The psalmist reminds us that God is the fountain of all that is good. God wants us to participate in writing that story, helping other people know how loved they are. Isaiah reminds us that salvation is not exclusive or isolationist. All who align themselves with the promise of God’s deliverance are included. A non-Jewish woman came to Jesus because her daughter was demon-possessed. The woman understood her unwelcomed status within Judaism. Jesus told her to wait until the children were fed. Paul is clear that no power or principality can separate us from God. But racism, bigotry, and prejudice do impact one’s perception of a loving God and not being separated from God.
In Jesus’ day, as in ours, there was much national and religious prejudice. The feeding of the Syrophoenician woman is a third feeding story sandwiched in between the feeding of thousands. It was one thing when Jesus fed the five thousand near his hometown, where everyone was from the same “people group” and shared the same religion. There was plenty for God’s chosen people. It is another thing to feed “a dog,” the Gentile Syrophoenician woman; and yet another thing when Jesus fed the four thousand in Gennesaret. For there he was saying that God’s bounty, the Good News of the Gospel, extended to Gentiles, foreigners, not just one. The Gospel does not discriminate against anyone; its abundance is poured out on all. When racism, bigotry, and prejudice persist, religious belief has but two choices: to be a bigoted people proclaiming a bigoted God, a God constructed in the image of the most unappealing aspects of our being; or to be a benevolent people striving to live out that true and divine image with which God stamped us in creation. Brennan Manning writes,
Nowadays if I want to put on my jeans and shirt, someone has to help me. If I want to eat a slice of pepperoni pizza…or an ice-cream cone, someone has to help me. If I have to go to the bathroom, I need help. To turn up the volume on the Yankees game, I need help. To access my medicine or open my Diet Coke, I must have help. To get into bed at night, help. To rise in the morning, help. To nap in the afternoon, help…Carlo Carretto wrote, “We are what we pray.” These are days of prayer without ceasing. “Help me! Have mercy on me!” And my Father, who is so very fond of me, does.”[2]
There is joy in unity…reconciliation. The blessing of being God’s people is for the benefit of others knowing that they too belong to God. God does not let any of us go! “…it is impossible for God to reject God’s own beloved, those whom God has created and called, ‘for the gifts and the calling of God are irrevocable’ (v. 29b).”[3] Brenda Salter McNeil, the author of Roadmap to Reconciliation writes, “Our ongoing collective participation in the process of reconciliation can transform our society into a place where shalom becomes a greater reality and all people can thrive. Our collective calling is to make the kingdom of God visible on earth.”[4] As followers of Jesus Christ, we must claim the higher moral ground, because we have been claimed by such. In the name of the Triune God, we must renounce any ideology that seeks to lessen the dignity and worth of all persons, for all persons are created in the imago Dei. We need Jesus. May we each cry out, “Lord, help me.”

Records:
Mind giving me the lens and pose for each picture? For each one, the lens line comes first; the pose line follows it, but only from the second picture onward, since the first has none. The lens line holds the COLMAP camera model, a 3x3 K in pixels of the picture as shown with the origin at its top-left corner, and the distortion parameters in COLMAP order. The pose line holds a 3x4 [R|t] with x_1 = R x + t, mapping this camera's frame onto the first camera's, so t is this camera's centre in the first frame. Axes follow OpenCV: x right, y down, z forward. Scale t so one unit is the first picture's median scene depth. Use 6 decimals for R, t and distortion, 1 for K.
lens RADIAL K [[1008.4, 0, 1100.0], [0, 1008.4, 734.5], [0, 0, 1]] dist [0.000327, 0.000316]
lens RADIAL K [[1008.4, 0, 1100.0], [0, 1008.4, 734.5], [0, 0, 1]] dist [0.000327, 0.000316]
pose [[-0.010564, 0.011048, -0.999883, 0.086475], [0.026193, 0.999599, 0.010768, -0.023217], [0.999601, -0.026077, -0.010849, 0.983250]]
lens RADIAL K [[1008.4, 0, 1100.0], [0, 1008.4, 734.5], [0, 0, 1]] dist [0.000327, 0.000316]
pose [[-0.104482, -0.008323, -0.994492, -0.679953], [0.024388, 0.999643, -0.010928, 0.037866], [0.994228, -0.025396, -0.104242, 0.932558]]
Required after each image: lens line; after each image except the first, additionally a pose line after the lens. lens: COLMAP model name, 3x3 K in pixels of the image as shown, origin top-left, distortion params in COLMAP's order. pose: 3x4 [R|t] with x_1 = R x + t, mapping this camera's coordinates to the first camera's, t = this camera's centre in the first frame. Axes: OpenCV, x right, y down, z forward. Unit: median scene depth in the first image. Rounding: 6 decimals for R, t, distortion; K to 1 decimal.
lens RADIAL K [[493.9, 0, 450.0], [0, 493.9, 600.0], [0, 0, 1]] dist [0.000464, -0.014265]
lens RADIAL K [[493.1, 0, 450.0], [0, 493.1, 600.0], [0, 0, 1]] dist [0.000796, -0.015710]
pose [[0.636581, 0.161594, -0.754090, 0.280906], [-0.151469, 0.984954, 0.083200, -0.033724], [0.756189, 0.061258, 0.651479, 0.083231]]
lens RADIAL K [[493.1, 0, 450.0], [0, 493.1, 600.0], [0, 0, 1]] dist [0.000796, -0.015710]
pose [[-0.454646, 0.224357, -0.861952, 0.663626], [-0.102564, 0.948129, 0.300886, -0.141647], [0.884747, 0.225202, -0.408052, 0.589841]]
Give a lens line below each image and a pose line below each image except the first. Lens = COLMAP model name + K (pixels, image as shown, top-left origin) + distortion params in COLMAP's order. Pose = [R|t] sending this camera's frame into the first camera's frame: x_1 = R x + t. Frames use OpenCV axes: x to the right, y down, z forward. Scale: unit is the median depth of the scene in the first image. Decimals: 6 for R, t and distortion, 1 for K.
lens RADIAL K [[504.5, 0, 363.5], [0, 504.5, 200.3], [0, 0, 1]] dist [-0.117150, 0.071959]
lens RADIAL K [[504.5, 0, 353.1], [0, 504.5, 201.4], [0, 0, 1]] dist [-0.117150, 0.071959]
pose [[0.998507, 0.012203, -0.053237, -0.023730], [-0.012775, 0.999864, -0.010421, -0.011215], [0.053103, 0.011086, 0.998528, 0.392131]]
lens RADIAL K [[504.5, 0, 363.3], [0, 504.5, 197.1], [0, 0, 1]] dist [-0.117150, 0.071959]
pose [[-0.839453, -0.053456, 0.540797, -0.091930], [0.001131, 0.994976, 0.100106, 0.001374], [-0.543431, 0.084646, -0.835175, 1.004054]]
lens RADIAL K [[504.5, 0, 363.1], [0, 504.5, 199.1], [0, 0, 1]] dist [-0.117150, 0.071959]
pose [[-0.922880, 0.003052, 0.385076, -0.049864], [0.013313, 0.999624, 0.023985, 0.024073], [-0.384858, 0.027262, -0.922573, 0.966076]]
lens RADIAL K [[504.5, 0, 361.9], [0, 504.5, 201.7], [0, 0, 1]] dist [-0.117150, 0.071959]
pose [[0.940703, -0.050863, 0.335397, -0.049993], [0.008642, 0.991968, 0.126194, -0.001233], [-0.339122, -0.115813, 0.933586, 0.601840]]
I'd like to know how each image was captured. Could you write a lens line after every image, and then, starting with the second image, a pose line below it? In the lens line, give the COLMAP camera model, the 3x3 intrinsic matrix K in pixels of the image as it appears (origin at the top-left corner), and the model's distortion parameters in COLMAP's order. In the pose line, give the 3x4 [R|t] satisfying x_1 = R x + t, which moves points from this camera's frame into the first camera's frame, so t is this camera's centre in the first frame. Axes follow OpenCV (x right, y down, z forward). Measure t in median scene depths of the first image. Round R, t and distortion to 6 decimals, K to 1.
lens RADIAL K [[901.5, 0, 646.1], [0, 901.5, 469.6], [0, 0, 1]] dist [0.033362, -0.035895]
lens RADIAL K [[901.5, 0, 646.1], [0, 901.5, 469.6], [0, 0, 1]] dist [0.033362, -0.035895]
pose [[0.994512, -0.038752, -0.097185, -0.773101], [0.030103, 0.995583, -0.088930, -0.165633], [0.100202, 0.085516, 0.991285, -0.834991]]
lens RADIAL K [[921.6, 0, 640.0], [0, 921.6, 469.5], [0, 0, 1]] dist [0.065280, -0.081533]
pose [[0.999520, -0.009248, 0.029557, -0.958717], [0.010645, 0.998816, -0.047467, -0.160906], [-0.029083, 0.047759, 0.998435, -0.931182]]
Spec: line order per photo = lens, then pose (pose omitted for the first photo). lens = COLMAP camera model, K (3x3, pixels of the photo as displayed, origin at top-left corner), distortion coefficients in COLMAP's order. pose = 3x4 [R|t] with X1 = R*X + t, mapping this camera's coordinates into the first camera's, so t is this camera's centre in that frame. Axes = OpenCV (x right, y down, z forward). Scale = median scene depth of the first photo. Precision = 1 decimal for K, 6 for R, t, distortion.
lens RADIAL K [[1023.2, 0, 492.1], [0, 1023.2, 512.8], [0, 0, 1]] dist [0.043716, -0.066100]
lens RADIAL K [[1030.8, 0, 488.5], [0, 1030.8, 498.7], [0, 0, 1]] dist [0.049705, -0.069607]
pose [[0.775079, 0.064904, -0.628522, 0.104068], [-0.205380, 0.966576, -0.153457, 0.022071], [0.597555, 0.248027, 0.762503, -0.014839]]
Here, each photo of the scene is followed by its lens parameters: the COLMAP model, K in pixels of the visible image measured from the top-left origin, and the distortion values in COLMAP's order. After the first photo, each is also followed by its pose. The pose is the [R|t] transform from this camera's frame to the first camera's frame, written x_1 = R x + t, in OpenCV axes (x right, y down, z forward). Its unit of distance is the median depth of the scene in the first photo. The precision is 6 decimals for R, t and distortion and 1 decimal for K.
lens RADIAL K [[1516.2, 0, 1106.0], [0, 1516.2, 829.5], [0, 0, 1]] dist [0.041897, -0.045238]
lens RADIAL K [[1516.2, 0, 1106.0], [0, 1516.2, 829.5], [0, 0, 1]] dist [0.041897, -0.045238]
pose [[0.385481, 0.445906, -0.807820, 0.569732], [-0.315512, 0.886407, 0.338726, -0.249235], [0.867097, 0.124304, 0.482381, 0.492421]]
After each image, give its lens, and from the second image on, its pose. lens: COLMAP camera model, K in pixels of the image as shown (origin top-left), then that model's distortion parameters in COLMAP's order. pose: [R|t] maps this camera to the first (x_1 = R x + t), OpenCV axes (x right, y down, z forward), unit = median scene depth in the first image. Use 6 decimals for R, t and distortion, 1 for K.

Assigned task 1:
Below the rows, set down the stretch of the passage on prejudice and the Syrophoenician woman from "The psalmist reminds" through "separated from God.", copied word for word.
Assigned task 2:
In the passage on prejudice and the Syrophoenician woman, who is named as the author of Roadmap to Reconciliation?
Assigned task 3:
Extend the passage on prejudice and the Syrophoenician woman past its final sentence, leaving the rows aside.

Expected answer 1:
The psalmist reminds us that God is the fountain of all that is good. God wants us to participate in writing that story, helping other people know how loved they are. Isaiah reminds us that salvation is not exclusive or isolationist. All who align themselves with the promise of God’s deliverance are included. A non-Jewish woman came to Jesus because her daughter was demon-possessed. The woman understood her unwelcomed status within Judaism. Jesus told her to wait until the children were fed. Paul is clear that no power or principality can separate us from God. But racism, bigotry, and prejudice do impact one’s perception of a loving God and not being separated from God.

Expected answer 2:
Brenda Salter McNeil

Expected answer 3:
[1]Paul Metzger, Connecting Christ (Thomas Nelson, 2012), 73-74.
[2]Brennan Manning, All is Grace (Colorado Springs, Colorado: David C. Cook, 2011), 188.
[3]Mary Beth Anton in David L. Bartlett and Barbara Brown Taylor, editors, Feasting on the Word, Year A, Volume 3 (Louisville, Kentucky: Westminster John Knox Press, 2010), 353.
[4]Brenda Salter McNeil, Roadmap to Reconciliation (Downers Grove, Illinois: InterVarsity Press, 2015), 124.